Parece então muito natural que o maior ímpeto para a democratização do conhecimento, para a democratização de textos, do saber – digamos assim – tenha vindo através de ferramentas eletrônicas – internet, Google, livros digitais e muito mais – criadas por indivíduos estabelecidos nos Estado Unidos, americanos ou não.

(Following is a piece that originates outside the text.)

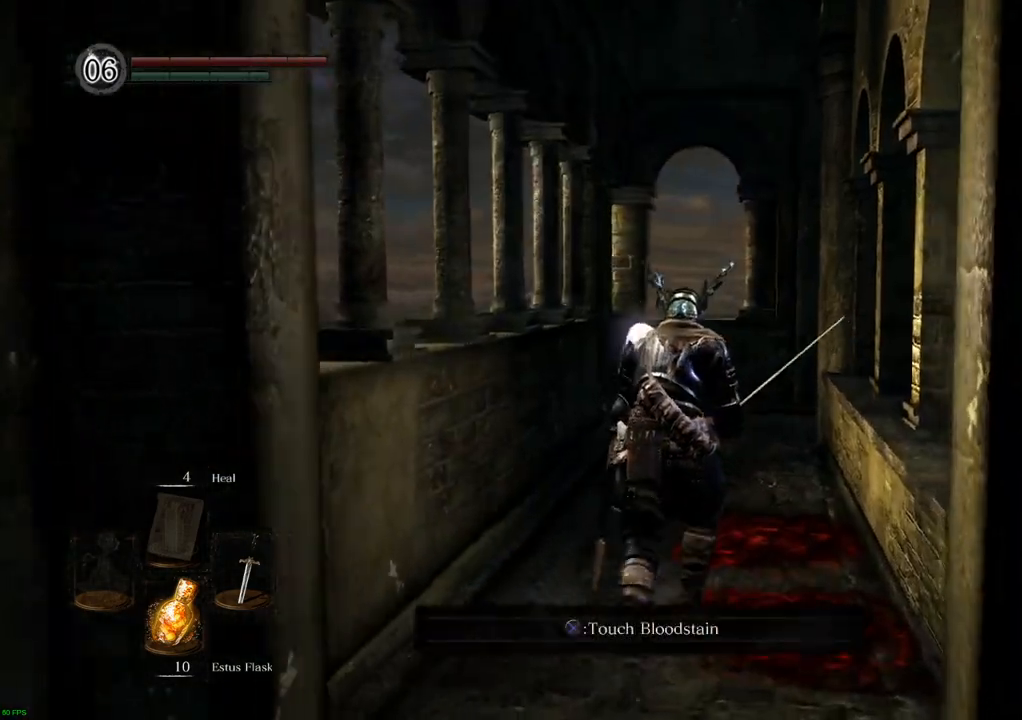
{"dt_ms": 500, "buttons": [], "left_stick": "up", "right_stick": "center"}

Numa das primeiras visitas minhas ao Brasil depois de estar estudando nos EUA, marquei um encontro com antigos professores e colegas de turma das duas faculdades que cursei — uma no Rio de Janeiro e outra em Niterói. Fiquei desapontada, na época, com o preconceito que demonstraram ao me dizerem que o ensino nos EUA não poderia se comparar ao europeu. Na época não quis rebater. Achei que talvez se tratasse de um pouco de ciúmes, de um pouco de desconhecimento. Mas, confesso, não voltei a procurá-los. Hoje, entendo melhor, porque vejo claramente que ainda temos muitas raízes no preconceito que estipula que “conhecimento é para uns poucos iluminados”. Este preconceito fertilizado e cuidado é perpetuado por uma sociedade que se divide em classes sociais rígidas e em que uma delas se encontra os “intelectuais”—estes que por suas próprias cornetas alardeiam a importância de seus conhecimentos, de suas habilidades de discernimento.
—
—
Ilustração francesa, autor desconhecido.
—
—
A memória cultural, a memória coletiva de um povo, só pode identificá-lo, quando o acesso ao conhecimento vai além da propriedade de uns poucos para ser generalizado. Alguns dirão que o processo democrático não deveria influenciar o que “realmente vale a pena reter” porque as massas não saberão entender o que lhes será de maior valia. Mas nunca foi assim. Como Carrière mesmo reflete no diálogo acima, a retenção do saber sempre passou por critérios completamente subjetivos. Se olharmos a história da transmissão de pensamentos e idéias, das barreiras impostas por traduções ou falta delas do grego ou do árabe sabemos que mais frequentemente do que gostamos de imaginar, o conhecimento de alguma nova equação, de algum conhecimento científico, dependeu lá atrás, há muitos e muitos séculos, da habilidade de algum monge de traduzir um texto do grego, do orgulho de algum rei ou califa de construir uma biblioteca repleta de preciosos manuscritos de outros povos, por vezes povos conquistados, para abrilhantar o seu reino ou o seu ego. E muito do que foi passado de geração em geração, principalmente nas culturas orais – como é o caso da nossa — dependeu, mais do que se admite da memória singular de uma avó, de uma tia, de um antepassado que cantava o seu conhecimento.
Graças à internet e à democratização de tudo que se conhece e do que se pensa ou pensou, não viveremos mais sob a ditadura do conceito de que o acesso a qualquer informação é só para os iniciados. Graças à internet e ao fácil acesso a informação conseguiremos mudar a cara do Brasil, saber quem realmente somos e decidir sobre aquilo que devemos reter nessa grande massa de informação na qual vivemos.